DIRECTIVE – Take the data below and filter it for lines containing the word "współrzędnych"; show each line found.
___
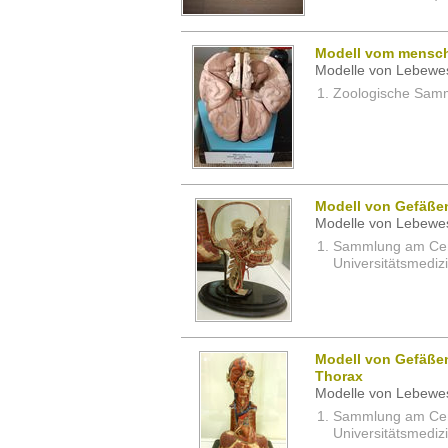
Modell vom mensch
Modelle von Lebewe
Zoologische Samm
Modell von Gefäße
Modelle von Lebewe
Sammlung am Cent
Universitätsmedizi
Modell von Gefäße
Thorax
Modelle von Lebewe
Sammlung am Cent
Universitätsmedizi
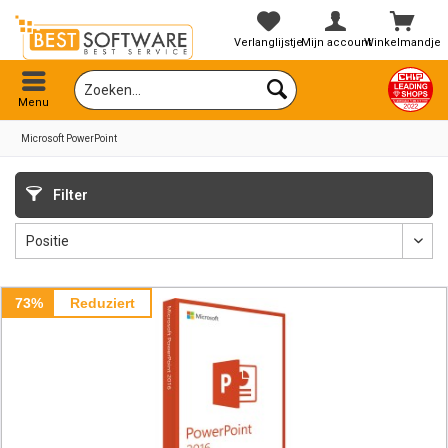
Verlanglijstje
Mijn account
Winkelmandje
Menu
Microsoft PowerPoint
Filter
73%
Reduziert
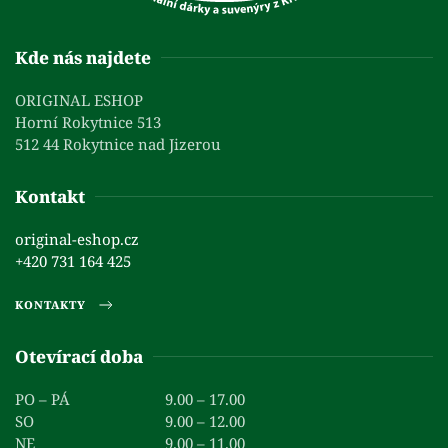
Kde nás najdete
ORIGINAL ESHOP
Horní Rokytnice 513
512 44 Rokytnice nad Jizerou
Kontakt
original-eshop.cz
+420 731 164 425
KONTAKTY
Otevírací doba
PO – PÁ
9.00 – 17.00
SO
9.00 – 12.00
NE
9.00 – 11.00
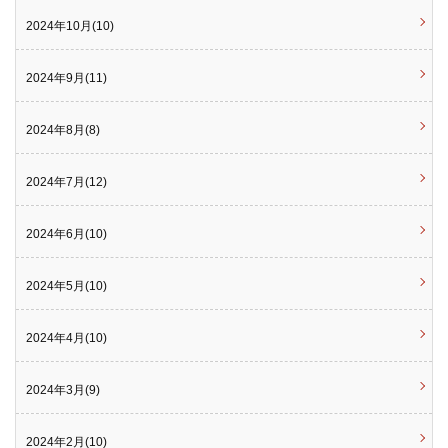
2024年10月(10)
2024年9月(11)
2024年8月(8)
2024年7月(12)
2024年6月(10)
2024年5月(10)
2024年4月(10)
2024年3月(9)
2024年2月(10)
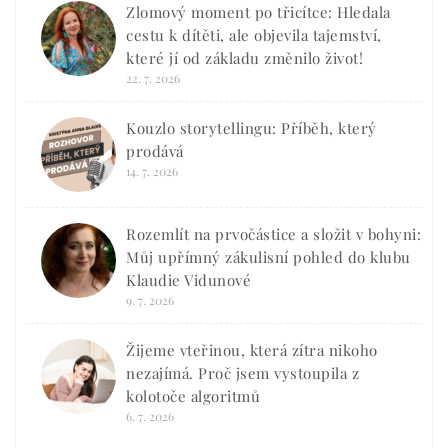
Zlomový moment po třicítce: Hledala
cestu k dítěti, ale objevila tajemství,
které jí od základu změnilo život!
22. 7. 2026
Kouzlo storytellingu: Příběh, který
prodává
14. 7. 2026
Rozemlít na prvočástice a složit v bohyni:
Můj upřímný zákulisní pohled do klubu
Klaudie Vidunové
9. 7. 2026
Žijeme vteřinou, která zítra nikoho
nezajímá. Proč jsem vystoupila z
kolotoče algoritmů
6. 7. 2026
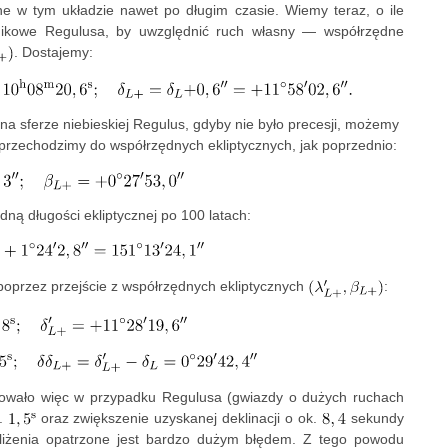
zne w tym układzie nawet po długim czasie. Wiemy teraz, o ile
nikowe Regulusa, by uwzględnić ruch własny — współrzędne
. Dostajemy:
na sferze niebieskiej Regulus, gdyby nie było precesji, możemy
w przechodzimy do współrzędnych ekliptycznych, jak poprzednio:
ną długości ekliptycznej po 100 latach:
oprzez przejście z współrzędnych ekliptycznych
:
dowało więc w przypadku Regulusa (gwiazdy o dużych ruchach
k.
oraz zwiększenie uzyskanej deklinacji o ok.
sekundy
bliżenia opatrzone jest bardzo dużym błędem. Z tego powodu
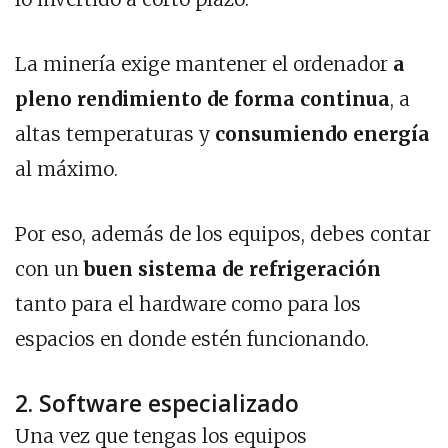
La minería
exige mantener el ordenador
a
pleno rendimiento de forma continua
, a
altas temperaturas y
consumiendo energía
al máximo.
Por eso, además de los equipos, debes contar
con un
buen sistema de refrigeración
tanto para el hardware como para los
espacios en donde estén funcionando.
2. Software especializado
Una vez que tengas los equipos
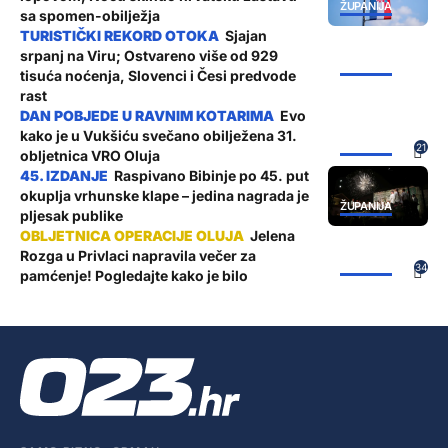
ŽUPANIJA
sa spomen-obilježja
Sjajan
srpanj na Viru; Ostvareno više od 929
ŽUPANIJA
tisuća noćenja, Slovenci i Česi predvode
rast
Evo
kako je u Vukšiću svečano obilježena 31.
ŽUPANIJA
21
obljetnica VRO Oluja
Raspivano Bibinje po 45. put
okuplja vrhunske klape – jedina nagrada je
ŽUPANIJA
pljesak publike
Jelena
Rozga u Privlaci napravila večer za
ŽUPANIJA
34
pamćenje! Pogledajte kako je bilo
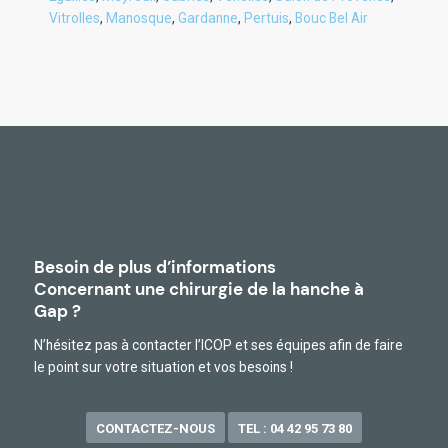
Vitrolles
,
Manosque
,
Gardanne
,
Pertuis
,
Bouc Bel Air
Besoin de plus d’informations
Concernant une chirurgie de la hanche à
Gap ?
N’hésitez pas à contacter l’ICOP et ses équipes afin de faire
le point sur votre situation et vos besoins !
CONTACTEZ-NOUS
TEL : 04 42 95 73 80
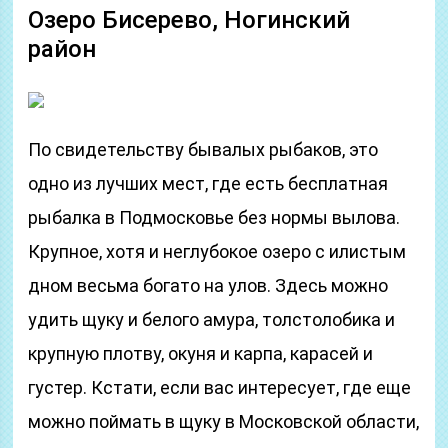
Озеро Бисерево, Ногинский
район
По свидетельству бывалых рыбаков, это
одно из лучших мест, где есть бесплатная
рыбалка в Подмосковье без нормы вылова.
Крупное, хотя и неглубокое озеро с илистым
дном весьма богато на улов. Здесь можно
удить щуку и белого амура, толстолобика и
крупную плотву, окуня и карпа, карасей и
густер. Кстати, если вас интересует, где еще
можно поймать в щуку в Московской области,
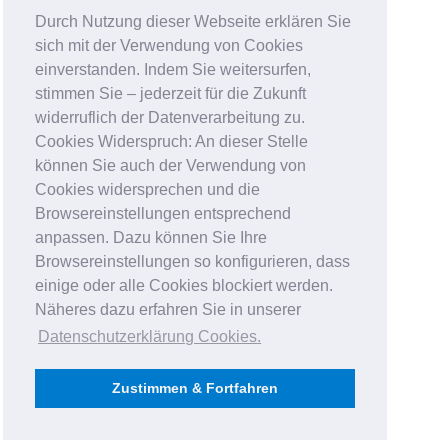
Durch Nutzung dieser Webseite erklären Sie
sich mit der Verwendung von Cookies
einverstanden. Indem Sie weitersurfen,
stimmen Sie – jederzeit für die Zukunft
widerruflich der Datenverarbeitung zu.
Cookies Widerspruch: An dieser Stelle
können Sie auch der Verwendung von
Cookies widersprechen und die
Browsereinstellungen entsprechend
anpassen. Dazu können Sie Ihre
Browsereinstellungen so konfigurieren, dass
einige oder alle Cookies blockiert werden.
Näheres dazu erfahren Sie in unserer
Datenschutzerklärung Cookies
.
Zustimmen & Fortfahren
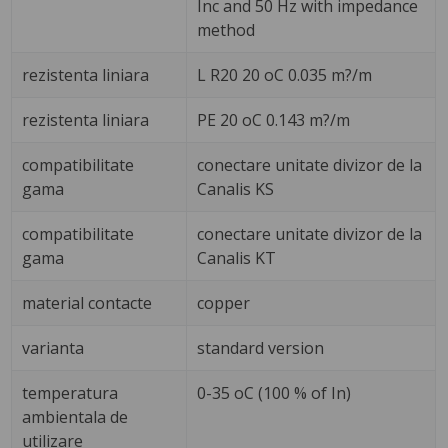
Inc and 50 Hz with impedance
method
rezistenta liniara
L R20 20 oC 0.035 m?/m
rezistenta liniara
PE 20 oC 0.143 m?/m
compatibilitate
conectare unitate divizor de la
gama
Canalis KS
compatibilitate
conectare unitate divizor de la
gama
Canalis KT
material contacte
copper
varianta
standard version
temperatura
0-35 oC (100 % of In)
ambientala de
utilizare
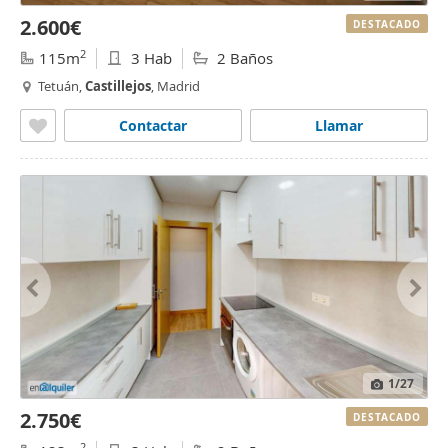
2.600€
DESTACADO
2
115m
3 Hab
2 Baños
Tetuán,
Castillejos
, Madrid
Contactar
Llamar
1
/27
2.750€
DESTACADO
2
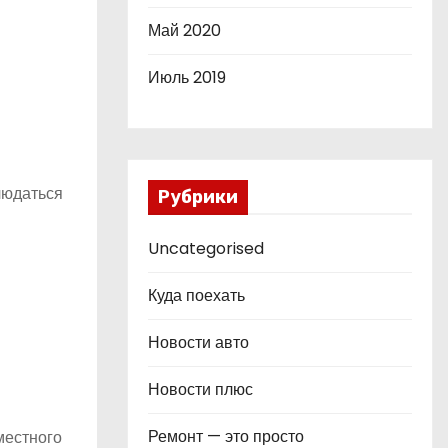
Май 2020
Июль 2019
людаться
Рубрики
Uncategorised
Куда поехать
Новости авто
Новости плюс
Ремонт — это просто
местного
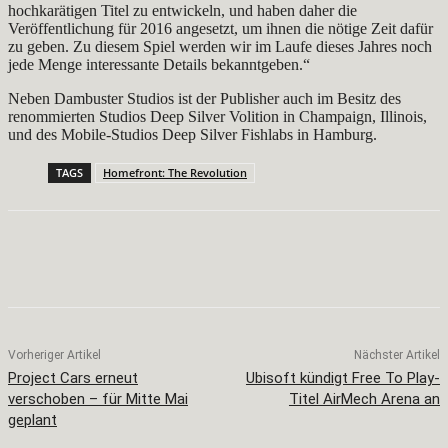
hochkarätigen Titel zu entwickeln, und haben daher die
Veröffentlichung für 2016 angesetzt, um ihnen die nötige Zeit dafür
zu geben. Zu diesem Spiel werden wir im Laufe dieses Jahres noch
jede Menge interessante Details bekanntgeben.“
Neben Dambuster Studios ist der Publisher auch im Besitz des
renommierten Studios Deep Silver Volition in Champaign, Illinois,
und des Mobile-Studios Deep Silver Fishlabs in Hamburg.
TAGS
Homefront: The Revolution
Facebook
X
Pinterest
WhatsApp
Vorheriger Artikel
Nächster Artikel
Project Cars erneut
Ubisoft kündigt Free To Play-
verschoben – für Mitte Mai
Titel AirMech Arena an
geplant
___
WRITTEN SOLUTION –
w przechodzimy do współrzędnych ekliptycznych, jak poprzednio:
oprzez przejście z współrzędnych ekliptycznych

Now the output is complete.